Limiting the Use of Cash for Big Purchases: Assessing the Case for Uniform Cash Thresholds
Peter Sands, Haylea Campbell, Tom Keatinge and Ben Weisman
2017
Abstract
For all the hype about electronic payment systems, cash remains by far the world’s most popular financial transaction mechanism. However, over the past year there has been an intensification of the discussion about the role of cash in society. Cash has great advantages: it is familiar; simple to use; and ubiquitously accepted. But cash also has downsides: as cash transactions leave no record, cash plays a critical role in money laundering, tax evasion and terrorist financing.
The purpose of this paper is to provide a critical assessment of the case for cash thresholds – legal limits on the size of transaction for which cash can be used – and to evaluate whether such thresholds should be set at a uniform level across countries. This is a live policy debate within the EU. Some member states, such as France, Belgium and Italy, have already introduced cash thresholds at levels between €1,000 and €15,000. In others, such as Germany, the idea has triggered fierce opposition.
Thus far, the arguments for such legislation, at least at EU level, have largely been framed within the broader objective of implementing a common counterterrorist financing strategy.
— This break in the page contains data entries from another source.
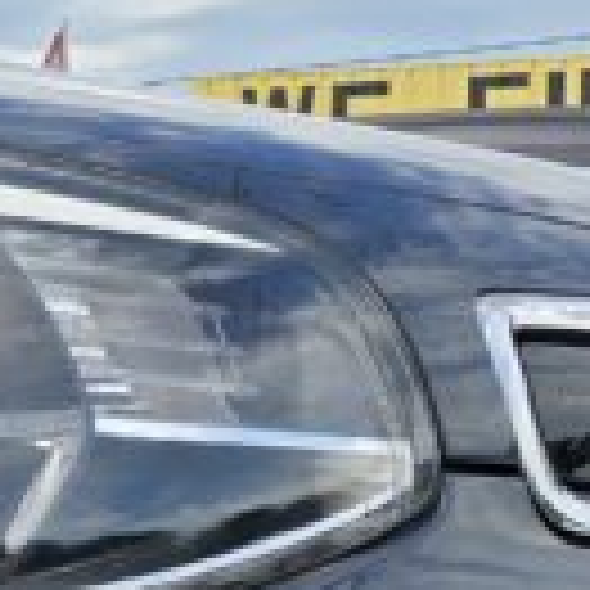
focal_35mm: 159
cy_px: 604
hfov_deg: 9.5
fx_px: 3066
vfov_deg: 10.9
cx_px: -910
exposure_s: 1/643
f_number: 1.7
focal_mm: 6.3
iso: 12
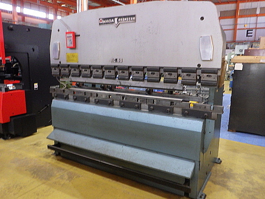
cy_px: 100
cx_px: 132
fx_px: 214
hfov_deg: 63.4
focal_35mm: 28
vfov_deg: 49.7
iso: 1000
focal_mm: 5
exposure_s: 1/45
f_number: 3.5
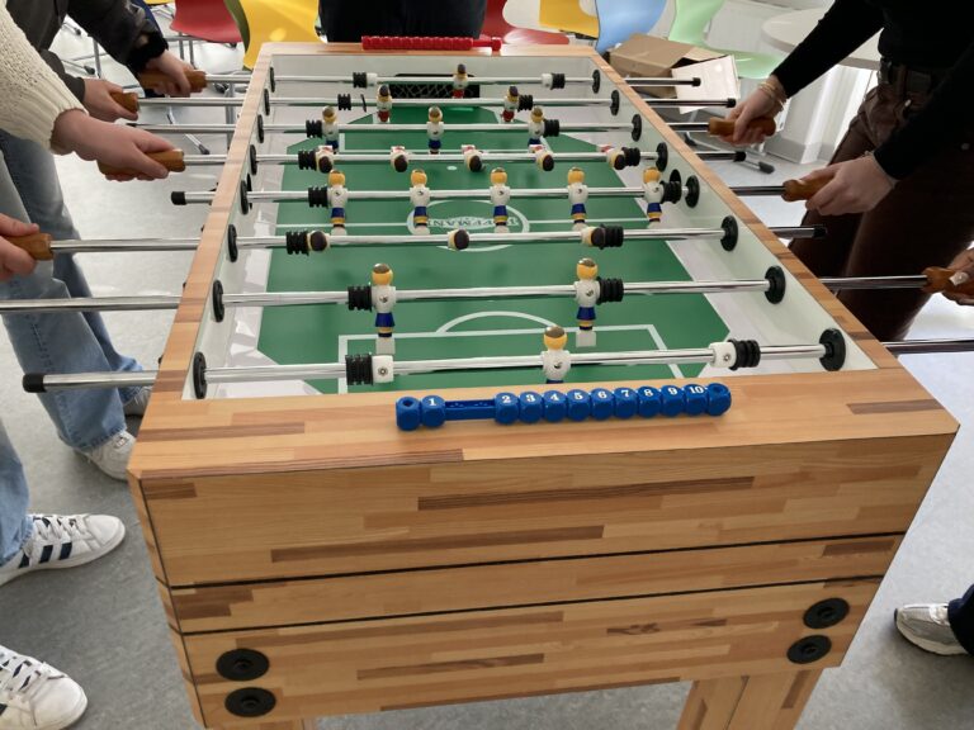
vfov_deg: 49.7
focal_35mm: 28
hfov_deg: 63.4
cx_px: 487
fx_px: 788
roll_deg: -3.7
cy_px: 365
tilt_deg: -36.4
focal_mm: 3.99
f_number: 1.8
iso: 200
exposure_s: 1/60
The arguments against have typically focused on the infringement of privacy and individual liberty and the belief that such thresholds are a step towards eliminating cash altogether. Yet there has not been much considered assessment of the arguments for and against cash thresholds that looks more broadly at the potential impact of such thresholds on tax evasion and financial crime and the possible disruption of legitimate economic activity.